By lunchtime we were calling up Nassau Harbour Control for permission to enter the harbour.   We anchored in a spot close to another OCC (Ocean Cruising Club) boat, Catspaw, and were immediately invited aboard for drinks by Pat and Liz.

Approaching Nassau Harbour Entrance

We'd been pre-warned that the holding in Nassau harbour wasn't very good, with the sea bed being littered with several hundred years' of junk and only a thin covering of sand above the rock below.   This proved true as whilst we were aboard Catspaw, their anchor dragged and we had to depart in a hurry to allow them to find a better spot in which to anchor.     After that fright, we re-anchored with two anchors in series, totalling 100 pounds in weight and finally, on hearing a forecast of 25-30 knots of wind for the next day, found ourselves in a marina next to Meredith again!   
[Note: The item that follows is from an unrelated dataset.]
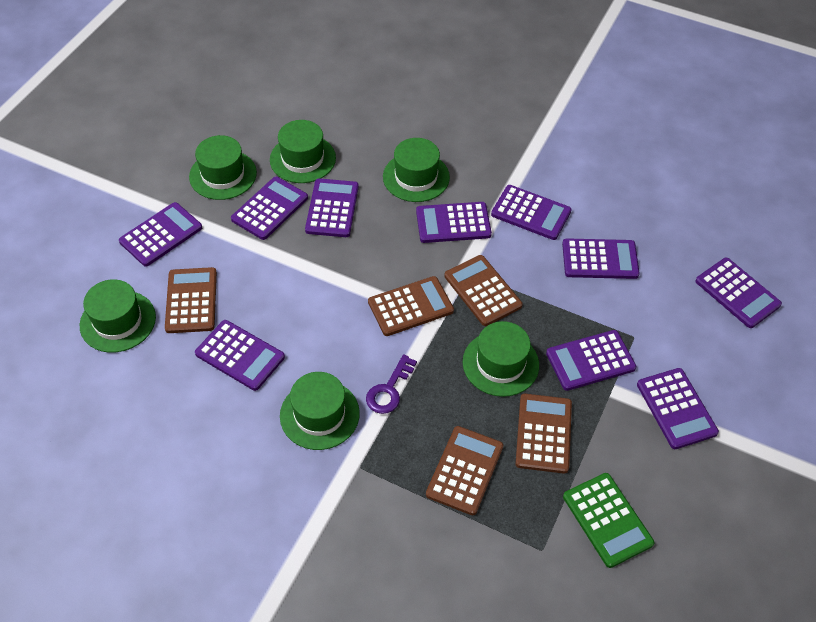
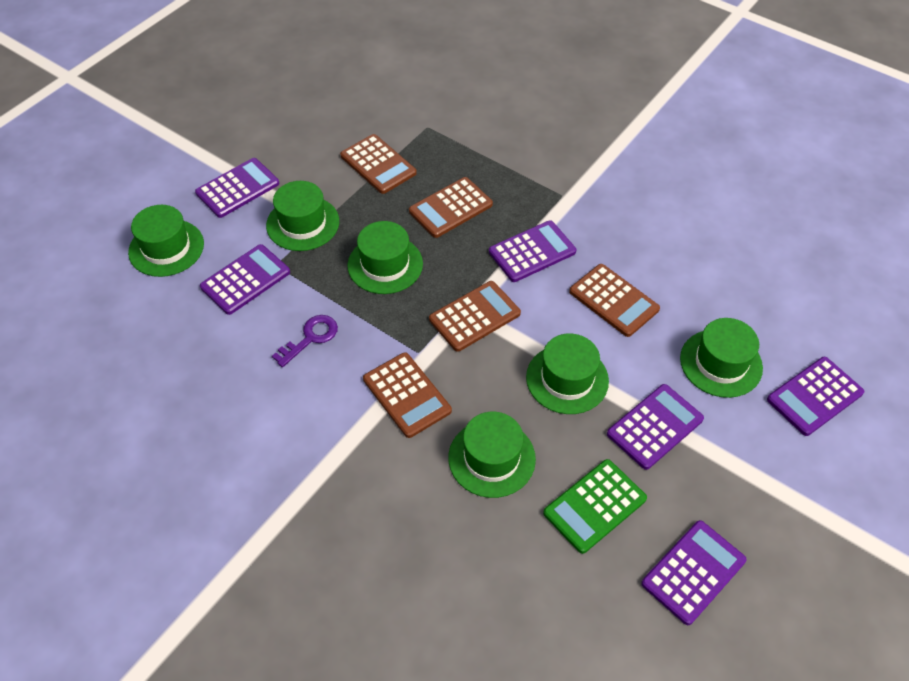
purple calculator: [119,202,202,266] [195,320,285,391] [231,177,308,240] [305,178,359,237] [416,202,492,243] [491,185,572,240] [546,330,636,391] [562,238,640,279] [637,368,719,449] [695,257,782,328] = 10 -> [195,158,279,218] [200,244,290,315] [489,220,576,282] [607,384,704,470] [641,520,747,625] [767,357,864,436] = 6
Spot Anju in scenes from Nassau's busy harbour!


At least knowing Anju was safely tucked up in the marina meant we could spend our time sightseeing instead of on anchor watch!    We paid a visit to the swanky Atlantis Resort, where both the rooms and marina berths were just a little out of our price range but where visitors were kindly allowed to visit their very impressive aquarium.   The tank was actually the outside pond shown in the photograph and the marine fish were viewed from an underground walkway inside the building.

Once the cold front had passed by, it was time to head to the Exuma Islands but first we had to somehow get out of our marina berth, which wasn't as easy as it might seem.   First a motorboat which had been moored behind our berth, blocking us in and which was being pinned on the dock by the strong winds, had to be sprung off the dock in a military style operation involving half a dozen people and several long lines on loan from Anju.   Under the watchful eye of Tony the dock master, it all went smoothly, then it was our turn. 
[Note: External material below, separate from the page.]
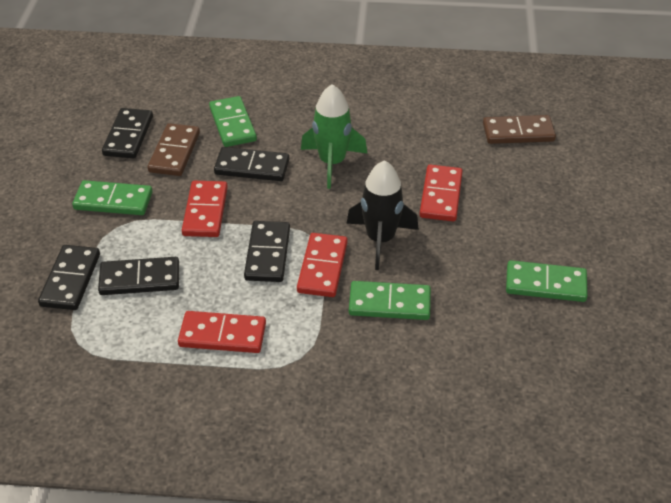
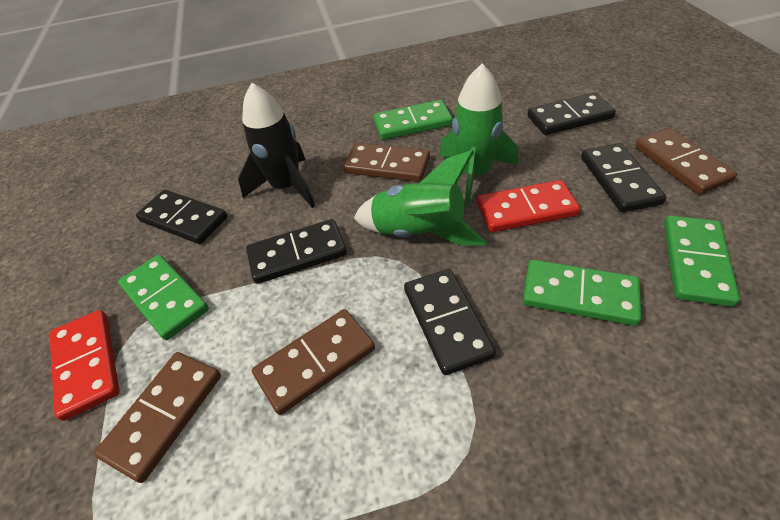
brown domino: [148,123,200,176] [483,115,556,144] = 2 -> [94,352,221,483] [252,309,375,415] [343,143,430,182] [635,128,737,195] = 4
green rocket: [301,84,367,189] = 1 -> [354,150,487,245] [439,64,518,206] = 2
red domino: [178,311,266,353] [182,181,228,237] [297,233,348,297] [420,165,463,222] = 4 -> [50,310,120,421] [477,180,580,232] = 2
Our departure involved almost as many people and lines because as soon as we backed out of our berth, with our prop kick which always turns the boat to port in reverse (always the wrong way!), the strong wind would pin us onto the dock the motor yacht had just left.   Unfortunately our maneouvre didn't go quite so smoothly, Anju was unscathed but poor Anjulita, our dinghy, which was hanging on the davits behind the boat, caught on a tall wooden post, several of her securing rings were ripped out and the Hyperlon fixing the tubes to the fibreglass hull got slightly torn.   Luckily the damage wasn't serious and the dinghy would still be seaworthy until we could carry out a repair.   If only we'd dropped the dinghy and towed it alongside - hindsight is always 20/20!